DIRECTIONS —
Recast every line of the listing below as a numbered list, leaving out any blank lines.

EXERCISE MATERIALS —

-- -- --

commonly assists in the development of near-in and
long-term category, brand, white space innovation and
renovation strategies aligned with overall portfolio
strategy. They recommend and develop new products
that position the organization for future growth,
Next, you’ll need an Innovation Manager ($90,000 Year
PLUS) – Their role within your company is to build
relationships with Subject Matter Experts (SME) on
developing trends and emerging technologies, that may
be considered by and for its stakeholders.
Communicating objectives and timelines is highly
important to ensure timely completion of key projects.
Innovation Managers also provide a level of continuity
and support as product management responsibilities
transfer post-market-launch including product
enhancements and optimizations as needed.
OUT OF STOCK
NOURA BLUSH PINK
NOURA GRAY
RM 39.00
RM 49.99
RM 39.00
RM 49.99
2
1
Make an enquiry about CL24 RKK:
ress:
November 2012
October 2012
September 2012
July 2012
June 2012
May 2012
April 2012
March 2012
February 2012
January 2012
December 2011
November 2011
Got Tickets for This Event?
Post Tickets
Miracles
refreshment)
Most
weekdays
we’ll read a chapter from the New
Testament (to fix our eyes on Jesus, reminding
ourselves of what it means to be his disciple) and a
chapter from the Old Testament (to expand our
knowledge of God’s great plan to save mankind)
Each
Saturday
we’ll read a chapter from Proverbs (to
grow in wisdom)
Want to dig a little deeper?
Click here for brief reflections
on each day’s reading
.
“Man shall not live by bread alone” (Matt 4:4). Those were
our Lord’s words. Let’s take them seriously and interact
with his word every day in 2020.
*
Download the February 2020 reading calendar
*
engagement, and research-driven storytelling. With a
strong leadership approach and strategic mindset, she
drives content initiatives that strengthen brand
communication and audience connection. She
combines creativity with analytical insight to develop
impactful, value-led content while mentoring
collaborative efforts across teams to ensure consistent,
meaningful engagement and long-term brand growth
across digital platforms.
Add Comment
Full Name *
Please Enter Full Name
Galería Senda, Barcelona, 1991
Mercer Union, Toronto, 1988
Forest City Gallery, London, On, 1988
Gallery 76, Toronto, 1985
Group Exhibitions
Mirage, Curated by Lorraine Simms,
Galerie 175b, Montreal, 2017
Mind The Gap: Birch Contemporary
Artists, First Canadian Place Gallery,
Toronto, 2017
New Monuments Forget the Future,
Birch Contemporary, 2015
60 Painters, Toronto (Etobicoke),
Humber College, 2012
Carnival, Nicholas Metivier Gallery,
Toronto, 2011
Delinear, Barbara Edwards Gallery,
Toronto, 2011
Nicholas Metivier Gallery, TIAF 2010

-- -- --

SOLVED EXERCISE —
1. commonly assists in the development of near-in and
2. long-term category, brand, white space innovation and
3. renovation strategies aligned with overall portfolio
4. strategy. They recommend and develop new products
5. that position the organization for future growth,
6. Next, you’ll need an Innovation Manager ($90,000 Year
7. PLUS) – Their role within your company is to build
8. relationships with Subject Matter Experts (SME) on
9. developing trends and emerging technologies, that may
10. be considered by and for its stakeholders.
11. Communicating objectives and timelines is highly
12. important to ensure timely completion of key projects.
13. Innovation Managers also provide a level of continuity
14. and support as product management responsibilities
15. transfer post-market-launch including product
16. enhancements and optimizations as needed.
17. OUT OF STOCK
18. NOURA BLUSH PINK
19. NOURA GRAY
20. RM 39.00
21. RM 49.99
22. RM 39.00
23. RM 49.99
24. 2
25. 1
26. Make an enquiry about CL24 RKK:
27. ress:
28. November 2012
29. October 2012
30. September 2012
31. July 2012
32. June 2012
33. May 2012
34. April 2012
35. March 2012
36. February 2012
37. January 2012
38. December 2011
39. November 2011
40. Got Tickets for This Event?
41. Post Tickets
42. Miracles
43. refreshment)
44. Most
45. weekdays
46. we’ll read a chapter from the New
47. Testament (to fix our eyes on Jesus, reminding
48. ourselves of what it means to be his disciple) and a
49. chapter from the Old Testament (to expand our
50. knowledge of God’s great plan to save mankind)
51. Each
52. Saturday
53. we’ll read a chapter from Proverbs (to
54. grow in wisdom)
55. Want to dig a little deeper?
56. Click here for brief reflections
57. on each day’s reading
58. .
59. “Man shall not live by bread alone” (Matt 4:4). Those were
60. our Lord’s words. Let’s take them seriously and interact
61. with his word every day in 2020.
62. *
63. Download the February 2020 reading calendar
64. *
65. engagement, and research-driven storytelling. With a
66. strong leadership approach and strategic mindset, she
67. drives content initiatives that strengthen brand
68. communication and audience connection. She
69. combines creativity with analytical insight to develop
70. impactful, value-led content while mentoring
71. collaborative efforts across teams to ensure consistent,
72. meaningful engagement and long-term brand growth
73. across digital platforms.
74. Add Comment
75. Full Name *
76. Please Enter Full Name
77. Galería Senda, Barcelona, 1991
78. Mercer Union, Toronto, 1988
79. Forest City Gallery, London, On, 1988
80. Gallery 76, Toronto, 1985
81. Group Exhibitions
82. Mirage, Curated by Lorraine Simms,
83. Galerie 175b, Montreal, 2017
84. Mind The Gap: Birch Contemporary
85. Artists, First Canadian Place Gallery,
86. Toronto, 2017
87. New Monuments Forget the Future,
88. Birch Contemporary, 2015
89. 60 Painters, Toronto (Etobicoke),
90. Humber College, 2012
91. Carnival, Nicholas Metivier Gallery,
92. Toronto, 2011
93. Delinear, Barbara Edwards Gallery,
94. Toronto, 2011
95. Nicholas Metivier Gallery, TIAF 2010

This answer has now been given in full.